A Classic Clutch With a New Twist

Bottega Veneta has always relied on its braiding pattern, rather than logos, for brand recognition. Its new bag updates the technique with a novel weave.

Article by Lindsay Talbot

The new Classic bag in Blaster blue, made from woven nappa leather using a technique known as torchon, a method partly inspired by intrecciato. Price on request, bottegaveneta.com. Photography by Anthony Cotsifas.

Bottega Veneta began in 1966 as a leather-goods company based in the Italian town of Vicenza, focused on quiet sophistication and meticulous craftsmanship. Nearly a decade later, the brand debuted a collection of handbags, made by artisans in the Veneto region, using a centuries-old weaving method called intrecciato, meaning “intertwined.” That style — which involves interlocking long, fettuccine-thin strips of leather into a braided pattern that resembles a lattice pie crust — quickly became the leitmotif of the house, known for refraining from logos altogether.

In the ’80s, Lauren Hutton carried one of its intrecciato clutches in “American Gigolo” (1980), and Andy Warhol, who often turned to Bottega for his Christmas shopping, was photographed holding up a braided loafer in a department store. (The artist was such a fan of the brand that he produced a short film for the company in 1985.) To teach future artisans the intrecciato method, which takes up to three years of training to master, Bottega partnered with the Scuola d’Arte e Mestieri in Vicenza, an institution devoted to handmaking crafts such as leather goods.

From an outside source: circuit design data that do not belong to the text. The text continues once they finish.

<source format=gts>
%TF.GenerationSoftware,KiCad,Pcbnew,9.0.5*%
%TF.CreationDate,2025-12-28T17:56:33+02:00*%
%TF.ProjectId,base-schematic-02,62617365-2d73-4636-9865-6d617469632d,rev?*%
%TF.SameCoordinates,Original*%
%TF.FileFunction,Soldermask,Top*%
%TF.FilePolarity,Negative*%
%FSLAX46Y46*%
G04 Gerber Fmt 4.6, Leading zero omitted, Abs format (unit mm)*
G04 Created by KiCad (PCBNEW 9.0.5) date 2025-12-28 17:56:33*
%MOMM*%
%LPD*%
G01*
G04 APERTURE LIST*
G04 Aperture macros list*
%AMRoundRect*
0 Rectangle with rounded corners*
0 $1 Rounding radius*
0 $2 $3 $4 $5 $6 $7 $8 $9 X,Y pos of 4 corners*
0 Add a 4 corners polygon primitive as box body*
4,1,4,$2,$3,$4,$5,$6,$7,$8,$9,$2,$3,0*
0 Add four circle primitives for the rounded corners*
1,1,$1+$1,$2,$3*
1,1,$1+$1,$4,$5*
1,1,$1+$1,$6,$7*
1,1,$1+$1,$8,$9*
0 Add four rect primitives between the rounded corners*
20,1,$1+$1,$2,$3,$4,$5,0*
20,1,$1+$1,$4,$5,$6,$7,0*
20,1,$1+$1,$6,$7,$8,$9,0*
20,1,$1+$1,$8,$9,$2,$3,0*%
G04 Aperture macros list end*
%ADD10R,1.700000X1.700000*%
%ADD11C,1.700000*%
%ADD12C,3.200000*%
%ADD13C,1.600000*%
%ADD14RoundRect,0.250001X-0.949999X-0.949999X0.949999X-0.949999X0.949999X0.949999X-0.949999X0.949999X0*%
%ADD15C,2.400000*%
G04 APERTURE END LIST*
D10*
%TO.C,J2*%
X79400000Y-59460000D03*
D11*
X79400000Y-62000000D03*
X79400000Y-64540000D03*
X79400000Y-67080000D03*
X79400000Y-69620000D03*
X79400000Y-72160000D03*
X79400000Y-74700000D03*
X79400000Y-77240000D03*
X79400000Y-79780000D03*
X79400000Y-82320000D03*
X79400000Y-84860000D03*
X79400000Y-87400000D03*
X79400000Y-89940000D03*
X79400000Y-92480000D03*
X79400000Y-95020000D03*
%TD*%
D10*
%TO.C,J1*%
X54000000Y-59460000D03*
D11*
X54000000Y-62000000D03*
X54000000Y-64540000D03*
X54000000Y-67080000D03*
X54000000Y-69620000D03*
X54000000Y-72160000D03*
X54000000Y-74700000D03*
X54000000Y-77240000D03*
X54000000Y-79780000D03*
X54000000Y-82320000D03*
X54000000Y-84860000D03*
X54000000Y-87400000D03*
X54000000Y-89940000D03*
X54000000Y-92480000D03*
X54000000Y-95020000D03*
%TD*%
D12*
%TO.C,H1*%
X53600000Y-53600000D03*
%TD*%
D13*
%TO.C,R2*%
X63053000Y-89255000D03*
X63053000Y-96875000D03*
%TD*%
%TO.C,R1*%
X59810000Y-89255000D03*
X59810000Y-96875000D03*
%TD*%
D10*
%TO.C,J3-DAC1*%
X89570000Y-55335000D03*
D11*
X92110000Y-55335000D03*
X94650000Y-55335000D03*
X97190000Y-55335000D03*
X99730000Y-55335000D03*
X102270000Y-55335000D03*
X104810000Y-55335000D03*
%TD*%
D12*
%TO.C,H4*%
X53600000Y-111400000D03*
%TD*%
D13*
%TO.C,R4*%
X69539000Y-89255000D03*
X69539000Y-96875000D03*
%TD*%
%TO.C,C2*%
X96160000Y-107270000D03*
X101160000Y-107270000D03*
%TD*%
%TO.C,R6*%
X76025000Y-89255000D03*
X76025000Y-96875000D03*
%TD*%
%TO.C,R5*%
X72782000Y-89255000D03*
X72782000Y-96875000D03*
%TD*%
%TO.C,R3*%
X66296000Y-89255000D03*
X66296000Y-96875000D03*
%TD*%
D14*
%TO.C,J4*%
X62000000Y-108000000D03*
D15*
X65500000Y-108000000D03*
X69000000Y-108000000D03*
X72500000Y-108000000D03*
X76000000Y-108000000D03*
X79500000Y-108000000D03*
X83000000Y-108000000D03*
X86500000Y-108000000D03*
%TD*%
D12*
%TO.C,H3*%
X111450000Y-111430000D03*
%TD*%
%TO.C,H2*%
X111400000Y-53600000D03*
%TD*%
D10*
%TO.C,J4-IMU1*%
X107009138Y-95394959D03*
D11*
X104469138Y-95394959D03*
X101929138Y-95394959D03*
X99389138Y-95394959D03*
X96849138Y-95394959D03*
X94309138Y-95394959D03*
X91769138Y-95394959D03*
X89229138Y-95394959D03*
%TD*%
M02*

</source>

A 1998 advertisement for Bottega Veneta, photographed by Peter Lindbergh, for the house’s spring collection. It features a braided leather bag constructed by hand using the brand’s intrecciato method. Courtesy of Bottega Veneta © Peter Lindbergh.

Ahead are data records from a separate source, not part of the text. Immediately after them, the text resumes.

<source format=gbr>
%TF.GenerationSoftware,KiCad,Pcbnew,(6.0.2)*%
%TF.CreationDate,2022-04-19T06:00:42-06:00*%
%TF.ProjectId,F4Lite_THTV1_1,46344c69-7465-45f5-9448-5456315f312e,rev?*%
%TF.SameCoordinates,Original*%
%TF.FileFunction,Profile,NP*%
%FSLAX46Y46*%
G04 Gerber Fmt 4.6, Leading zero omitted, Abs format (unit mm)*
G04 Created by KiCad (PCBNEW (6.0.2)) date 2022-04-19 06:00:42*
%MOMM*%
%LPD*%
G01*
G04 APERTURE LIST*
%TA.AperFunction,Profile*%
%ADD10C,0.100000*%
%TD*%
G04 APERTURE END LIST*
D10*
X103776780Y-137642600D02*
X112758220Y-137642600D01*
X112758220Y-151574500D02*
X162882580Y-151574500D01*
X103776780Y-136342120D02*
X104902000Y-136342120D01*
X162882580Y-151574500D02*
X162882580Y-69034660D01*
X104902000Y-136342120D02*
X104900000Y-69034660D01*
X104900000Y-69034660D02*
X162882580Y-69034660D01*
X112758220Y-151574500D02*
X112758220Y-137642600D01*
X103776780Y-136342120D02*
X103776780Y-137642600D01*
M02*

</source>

In 2018, when the English designer Daniel Lee, now 35, took over the house as creative director, he immediately began playing with the brand’s heritage and house codes: For his runway debut, he presented maxi intrecciato totes with blown-up proportions. And for one of his latest collections, Salon 02, he introduced the Classic, an oversize nappa clutch with exaggerated tassels crafted using another woven leather technique, the torchon, an artisanal hand-weave that requires an entire day’s work to complete.

Riffing on archival patterns like intrecciato, the hypertextured bag — which recalls a nautical rope artfully coiled into the shape of a purse — comes in cobalt, fluorescent pink, black and beige, and is once again, like those before it, distinctively Bottega, without logos. For the creative director, who keeps a low profile himself, the bag is in step with the house’s founding ethos: that being discreet makes you all the more desirable.